As a professional learning tool, I wonder if this might be useful to educators and their evaluators when building a professional learning plan. If a teacher designs professional goals, often documented on a Professional Growth Plan, around certain technology competencies, his/her mentor could peruse a database of topics from a knowledge base, much like the FOCI portfolios cited by Gupta & Lehal (2009). Although designed for "competitive intelligence" (Gupta & Lehal, 2009, p. 68), I can envision a teacher searching for relevant resources and content by keywords that were gathered, organized and published by a system with "a user interface front end for graphical visualization and users interaction" (Gupta & Lehal, 2009, p. 69). The goal would be for information gathering and sharing among members of a DPLN to be easier to weed through than Twitter currently allows based on their own self-serving algorithms.
As an instructional technology facilitator, I encourage my teachers to join Twitter as they are comfortable and start joining chats even as lurkers in the beginning. My own identity as a "connected" educator has been slow and steady, having joined in 2009 and not beginning to really see its value for my current role until 2015. I even used it to research the school district I joined last year, vetting its online presence and public "face".

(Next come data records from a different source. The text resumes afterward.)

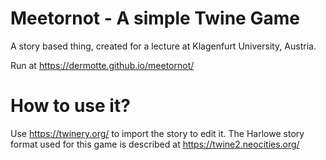 # Meetornot - A simple Twine Game
A story based thing, created for a lecture at Klagenfurt University, Austria.

Run at https://dermotte.github.io/meetornot/

# How to use it?
Use https://twinery.org/ to import the story to edit it. The Harlowe story format used for this game is described at https://twine2.neocities.org/
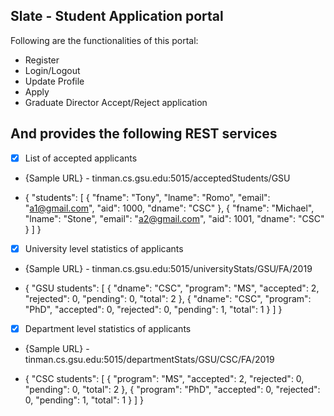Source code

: ## Slate - Student Application portal

Following are the functionalities of this portal:

* Register
* Login/Logout
* Update Profile
* Apply
* Graduate Director Accept/Reject application

## And provides the following REST services

- [X] List of accepted applicants
* {Sample URL} - tinman.cs.gsu.edu:5015/acceptedStudents/GSU
- { "students": [ { "fname": "Tony", "lname": "Romo", "email": "a1@gmail.com", "aid": 1000, "dname": "CSC" }, { "fname": "Michael", "lname": "Stone", "email": "a2@gmail.com", "aid": 1001, "dname": "CSC" } ] }
- [X] University level statistics of applicants
* {Sample URL} - tinman.cs.gsu.edu:5015/universityStats/GSU/FA/2019
- { "GSU students": [ { "dname": "CSC", "program": "MS", "accepted": 2, "rejected": 0, "pending": 0, "total": 2 }, { "dname": "CSC", "program": "PhD", "accepted": 0, "rejected": 0, "pending": 1, "total": 1 } ] }
- [X] Department level statistics of applicants
* {Sample URL} - tinman.cs.gsu.edu:5015/departmentStats/GSU/CSC/FA/2019
- { "CSC students": [ { "program": "MS", "accepted": 2, "rejected": 0, "pending": 0, "total": 2 }, { "program": "PhD", "accepted": 0, "rejected": 0, "pending": 1, "total": 1 } ] }

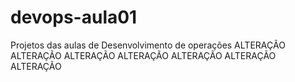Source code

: # devops-aula01
Projetos das aulas de Desenvolvimento de operações
ALTERAÇÃO
ALTERAÇÃO
ALTERAÇÃO
ALTERAÇÃO
ALTERAÇÃO
ALTERAÇÃO
ALTERAÇÃO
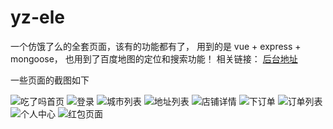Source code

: 
# yz-ele
一个仿饿了么的全套页面，该有的功能都有了， 用到的是 vue + express + mongoose， 也用到了百度地图的定位和搜索功能！
相关链接： [后台地址](https://github.com/y389278443z/node-ele)

一些页面的截图如下

![吃了吗首页](https://y389278443z.github.io/images/1.png)
![登录](https://y389278443z.github.io/images/2.jpg)
![城市列表](https://y389278443z.github.io/images/3.jpg)
![地址列表](https://y389278443z.github.io/images/4.jpg)
![店铺详情](https://y389278443z.github.io/images/5.jpg)
![下订单](https://y389278443z.github.io/images/6.jpg)
![订单列表](https://y389278443z.github.io/images/7.jpg)
![个人中心](https://y389278443z.github.io/images/8.jpg)
![红包页面](https://y389278443z.github.io/images/9.jpg)
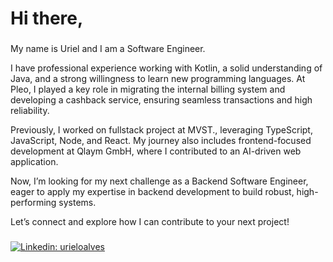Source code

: # Hi there,

###

My name is Uriel and I am a Software Engineer.

I have professional experience working with Kotlin, a solid understanding of Java, and a strong willingness to learn new programming languages. At Pleo, I played a key role in migrating the internal billing system and developing a cashback service, ensuring seamless transactions and high reliability.

Previously, I worked on fullstack project at MVST., leveraging TypeScript, JavaScript, Node, and React. My journey also includes frontend-focused development at Qlaym GmbH, where I contributed to an AI-driven web application.

Now, I’m looking for my next challenge as a Backend Software Engineer, eager to apply my expertise in backend development to build robust, high-performing systems. 

Let’s connect and explore how I can contribute to your next project!

###

[![Linkedin: urieloalves](https://img.shields.io/badge/-Linkedin-blue?style=flat-square&logo=Linkedin&logoColor=white&link=https://www.linkedin.com/in/urieloalves/)](https://www.linkedin.com/in/urieloalves/)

Limitations and Considerations
operating system without NodeXL
I would like to hand over this corpus to someone who begin the actual supervised machine learning process with fidelity. Particularly, based on the initial data set that could be mined in the future after the algorithm has been trained, I am very interested in seeing a bag of words from this data based on a larger corpus from NCTIES. Once the supervised algorithm learned from categories, it could be applied to the full data set and return other topics ranked by frequency.
If I had access to a machine that could run NodeXL, I would run the data set rather than hand code in order to train the model. I am curious what topic modeling the algorithms would pick up on that I have missed due to my novice status.

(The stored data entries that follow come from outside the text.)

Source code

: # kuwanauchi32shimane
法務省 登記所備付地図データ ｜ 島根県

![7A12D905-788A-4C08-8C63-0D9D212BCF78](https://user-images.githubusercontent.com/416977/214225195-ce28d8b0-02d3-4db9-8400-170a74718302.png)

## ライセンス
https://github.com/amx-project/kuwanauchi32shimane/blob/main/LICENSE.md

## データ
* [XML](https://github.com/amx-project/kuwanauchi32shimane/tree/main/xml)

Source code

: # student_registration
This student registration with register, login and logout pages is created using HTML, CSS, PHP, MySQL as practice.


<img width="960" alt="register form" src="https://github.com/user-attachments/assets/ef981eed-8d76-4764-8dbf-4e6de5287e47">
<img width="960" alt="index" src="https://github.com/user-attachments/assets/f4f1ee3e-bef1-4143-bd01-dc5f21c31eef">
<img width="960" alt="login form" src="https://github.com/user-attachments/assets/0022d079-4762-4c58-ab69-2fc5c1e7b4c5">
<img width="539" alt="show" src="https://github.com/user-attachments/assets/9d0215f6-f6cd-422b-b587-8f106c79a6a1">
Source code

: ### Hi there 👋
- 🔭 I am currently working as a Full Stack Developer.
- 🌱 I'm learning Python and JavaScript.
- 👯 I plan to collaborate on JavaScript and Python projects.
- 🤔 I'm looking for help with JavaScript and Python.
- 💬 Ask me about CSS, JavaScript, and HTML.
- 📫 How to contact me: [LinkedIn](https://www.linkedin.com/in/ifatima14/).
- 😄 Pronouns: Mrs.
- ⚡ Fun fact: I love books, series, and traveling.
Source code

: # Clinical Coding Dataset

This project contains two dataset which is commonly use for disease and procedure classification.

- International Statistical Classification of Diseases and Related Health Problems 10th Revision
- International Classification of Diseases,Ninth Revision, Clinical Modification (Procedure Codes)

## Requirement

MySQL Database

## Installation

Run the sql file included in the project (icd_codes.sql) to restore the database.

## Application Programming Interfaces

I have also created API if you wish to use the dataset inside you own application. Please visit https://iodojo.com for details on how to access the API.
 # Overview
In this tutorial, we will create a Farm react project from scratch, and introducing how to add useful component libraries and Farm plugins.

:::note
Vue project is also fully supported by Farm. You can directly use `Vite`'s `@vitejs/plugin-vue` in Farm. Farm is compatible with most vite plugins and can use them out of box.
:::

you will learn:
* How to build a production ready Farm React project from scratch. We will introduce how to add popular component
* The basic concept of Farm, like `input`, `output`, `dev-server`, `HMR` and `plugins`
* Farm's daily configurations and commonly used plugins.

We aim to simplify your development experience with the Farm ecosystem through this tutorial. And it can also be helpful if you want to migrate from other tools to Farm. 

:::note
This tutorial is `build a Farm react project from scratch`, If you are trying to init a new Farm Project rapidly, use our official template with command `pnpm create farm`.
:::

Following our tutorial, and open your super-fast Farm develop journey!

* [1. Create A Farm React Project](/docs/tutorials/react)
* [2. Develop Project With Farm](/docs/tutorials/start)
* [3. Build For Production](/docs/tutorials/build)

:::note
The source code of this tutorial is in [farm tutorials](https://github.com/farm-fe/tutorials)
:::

I would also have kept a larger sample size, but needed to make it small enough for me to manually label in a short amount of time.

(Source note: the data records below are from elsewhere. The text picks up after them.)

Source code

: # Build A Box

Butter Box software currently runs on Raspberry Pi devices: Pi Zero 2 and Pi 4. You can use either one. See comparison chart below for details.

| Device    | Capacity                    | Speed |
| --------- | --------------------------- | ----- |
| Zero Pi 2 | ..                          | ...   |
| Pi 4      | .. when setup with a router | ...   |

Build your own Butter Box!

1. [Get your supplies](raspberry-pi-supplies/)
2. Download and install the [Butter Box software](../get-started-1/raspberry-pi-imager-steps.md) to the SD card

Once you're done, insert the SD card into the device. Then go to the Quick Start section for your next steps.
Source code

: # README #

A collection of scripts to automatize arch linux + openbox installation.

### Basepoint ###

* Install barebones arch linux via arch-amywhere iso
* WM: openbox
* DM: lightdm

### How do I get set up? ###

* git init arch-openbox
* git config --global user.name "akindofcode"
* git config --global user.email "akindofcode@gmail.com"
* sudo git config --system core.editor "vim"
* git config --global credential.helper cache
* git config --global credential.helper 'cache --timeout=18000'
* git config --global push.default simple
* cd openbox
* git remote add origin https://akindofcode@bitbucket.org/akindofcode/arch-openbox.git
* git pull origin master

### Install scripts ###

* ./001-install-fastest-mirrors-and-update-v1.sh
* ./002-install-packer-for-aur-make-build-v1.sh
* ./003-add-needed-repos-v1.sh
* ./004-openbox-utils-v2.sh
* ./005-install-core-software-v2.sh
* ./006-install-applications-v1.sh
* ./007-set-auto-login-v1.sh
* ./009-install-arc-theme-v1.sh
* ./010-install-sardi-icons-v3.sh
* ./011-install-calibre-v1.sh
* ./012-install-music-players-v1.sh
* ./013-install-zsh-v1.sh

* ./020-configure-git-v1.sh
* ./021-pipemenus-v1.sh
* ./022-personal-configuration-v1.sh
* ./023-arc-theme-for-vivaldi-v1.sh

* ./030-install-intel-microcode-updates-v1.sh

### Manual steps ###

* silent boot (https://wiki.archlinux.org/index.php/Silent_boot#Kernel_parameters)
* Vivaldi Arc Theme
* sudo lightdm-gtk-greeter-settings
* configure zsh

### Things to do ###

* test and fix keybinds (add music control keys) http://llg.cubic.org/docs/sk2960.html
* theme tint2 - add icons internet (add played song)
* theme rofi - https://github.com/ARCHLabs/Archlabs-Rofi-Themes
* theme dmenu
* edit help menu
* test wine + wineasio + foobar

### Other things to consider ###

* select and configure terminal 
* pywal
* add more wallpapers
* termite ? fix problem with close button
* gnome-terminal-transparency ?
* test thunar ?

One choice I am particularly happy about in selecting the sample size is sorting the text column from A-Z so that tweets were not sorted by user. I believe that if I had chosen text that was inadvertently sorted by Twitter user, it would present an artificial picture if certain "power" users were over-represented.
Before importing this data set as an input, I would spend more time cleaning up the text to rid it of symbols that were emojis or other non-text.
Another challenge presents itself in the form of labeling that requires analysis of pictures from hyperlinks. The example in figure 10 below indicates that the label is unclear until one click on the hyperlink which points to an Edutopia article on virtual reality and empathy. This can't be discerned from text alone.
figure 10. snapshot of text from a Tweet labeled "both" for "content" and "celebration" based on where the URL points
A challenge going forward when applying machine learning to this multi-label data set occurs if a set data set isn't captured and considered to be a "snapshot" in the ever-changing Twitter feed. This appears to be problematic for training the model "as the number of stream records are unprecedently large and it is impractical to label all of them for model training" (Wang, Zhang & Guo, 2012, p. 1131). Those taking this to the next step could consult the "ensemble-based active learning framework" (Wang, Zhang & Guo, 2012, p. 1140) which they argue can address the challenge of training models with this much data and multiple labels.